Source [Valeurs actuelles] Benoît Sévillia, avocat au barreau de Paris, estime dans cette tribune que le passe vaccinal et son cortège de restrictions injustifiées au regard de l'état de la pandémie ne peut qu'être retoqué par le Conseil constitutionnel.
« C’est le fait qui fait le droit », ne cessait de répéter Tiennot Grumbach, qui fut l’un des plus brillants avocats du syndicalisme en France, jugeant que la norme de droit ne pouvait tomber du ciel mais qu’elle devait comme le blé, « pousser par le bas ».
Alors qu’il est désormais établi que la vaccination n’empêche pas d’être contaminé et de transmettre la maladie (le ministre, triple dosé, Olivier Véran en étant l’exemple le plus récent), qu’il est encore acquis qu’elle n’a une efficacité médicale certaine que pour une part ciblée de la population, fragile ou âgée de plus de soixante ans, le dispositif juridique d’exception conditionnant pour tous l’accès aux moyens de transport et aux restaurants, l’exercice d’activités de loisirs et sportives à la détention obligatoire d’un passe vaccinal élargi aux mineurs ne semble répondre à aucune nécessité, si l’on en croit les faits.
Il devrait en conséquence être censuré par le Conseil constitutionnel.
Probablement soumis à la pression orchestrée habilement par le gouvernement, il apparaît de toute évidence que le législateur n’a pas su assumer son rôle, consistant à assurer la conciliation entre l’objectif de valeur constitutionnelle de protection de la santé et le respect des droits et libertés constitutionnellement garantis.
Ainsi que l’avait rappelé le Conseil constitutionnel dans sa décision n° 2021-824 DC du 5 août 2021, « parmi ces droits et libertés figurent la liberté d’aller et de venir, composante de la liberté personnelle protégée par les articles 2 et 4 de la Déclaration de 1789, le droit au respect de la vie privée garanti par cet article 2 ».

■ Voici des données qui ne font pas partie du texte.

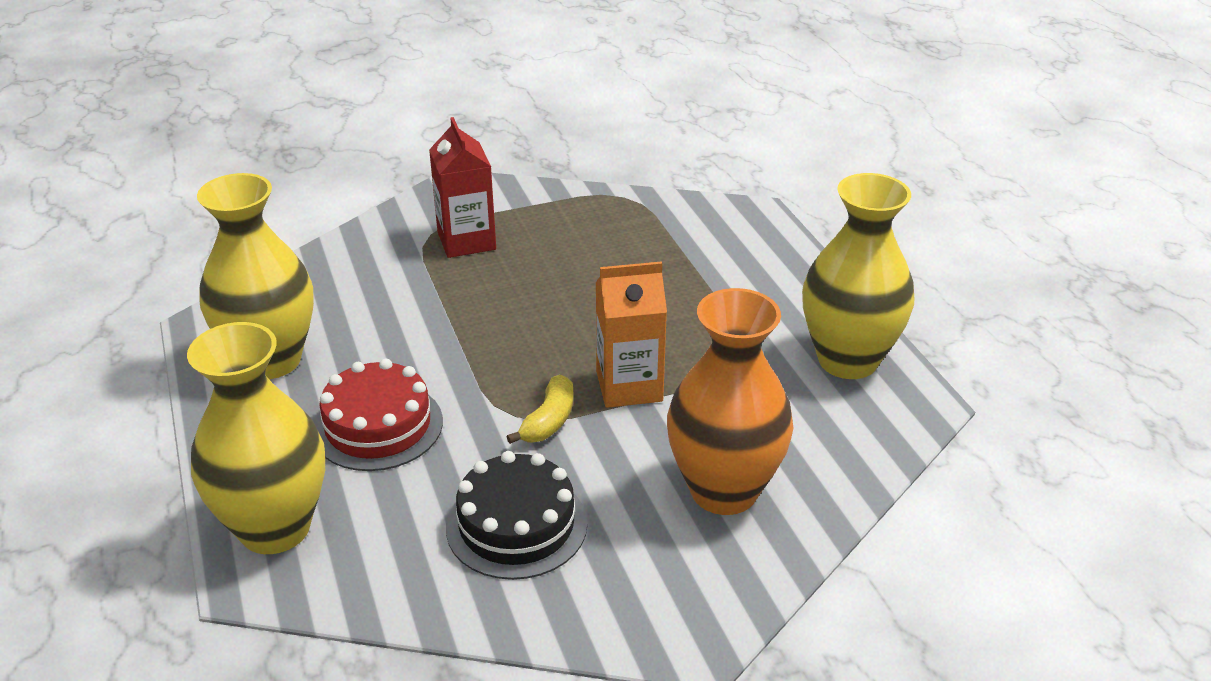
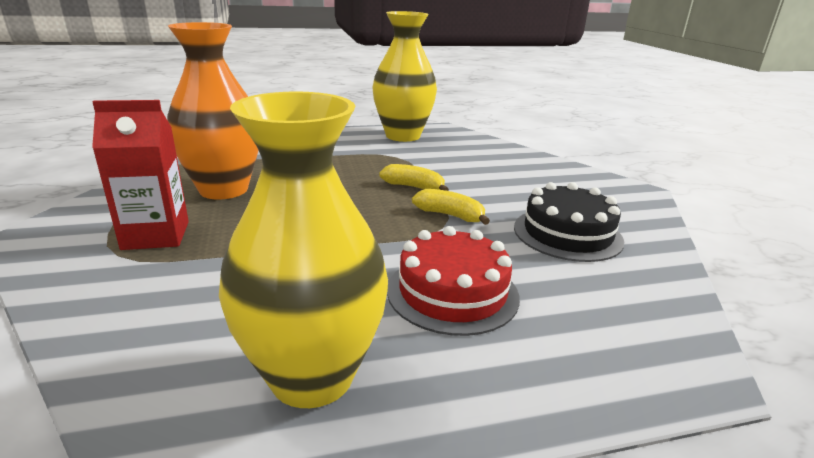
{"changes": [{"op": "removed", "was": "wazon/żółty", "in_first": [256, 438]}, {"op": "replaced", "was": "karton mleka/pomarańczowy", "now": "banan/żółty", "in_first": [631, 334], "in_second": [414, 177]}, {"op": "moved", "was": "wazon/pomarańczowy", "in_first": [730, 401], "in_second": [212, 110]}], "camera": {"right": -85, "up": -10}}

Si la remise en cause de la liberté d’aller et de venir ne touchera que les personnes ne disposant pas d’un schéma vaccinal complet nécessaire pour obtenir un passe vaccinal, c’est bien la vie privée de l’intégralité de la population qui sera mise à nue et soumise à un droit de contrôle permanent.
Une voix éminente de la communauté scientifique, le professeur Éric Caumes, chef de service en maladies infectieuses à la Pitié-Salpêtrière, n’y a pas été par quatre chemins en affirmant sur Europe 1 que « d’un point de vue épidémiologie, santé publique, médical », le passe vaccinal « c’est clairement une erreur ».
Partant de ce premier postulat selon lequel le passe vaccinal ne serait pas un outil destiné à la protection de la santé, rien ne peut justifier qu’il puisse entraîner de lourdes restrictions sur des droits et libertés constitutionnellement garantis.
Si l’on devait objecter que la vaccination répond en partie à une nécessité de protection de la santé publique en ce qu’elle préserve les personnes dites à risque de développer une forme grave de la maladie, l’instauration du passe vaccinal reste une mesure disproportionnée en ce qu’elle ne semble pas poursuivre un but légitime.
Dès lors que le passe vaccinal est en effet désormais assumé comme une mesure strictement politique et non médicale, le président Macron ayant même avoué qu’il permettait d’« emmerder jusqu’au bout les non-vaccinés », on ne voit pas bien en quoi ce motif semblant peu légitime obligerait désormais l’intégralité de la population à se justifier en tous lieux devant le premier venu de son schéma vaccinal complet, et même de son identité, contrôle jusqu’alors réservé aux agents de police.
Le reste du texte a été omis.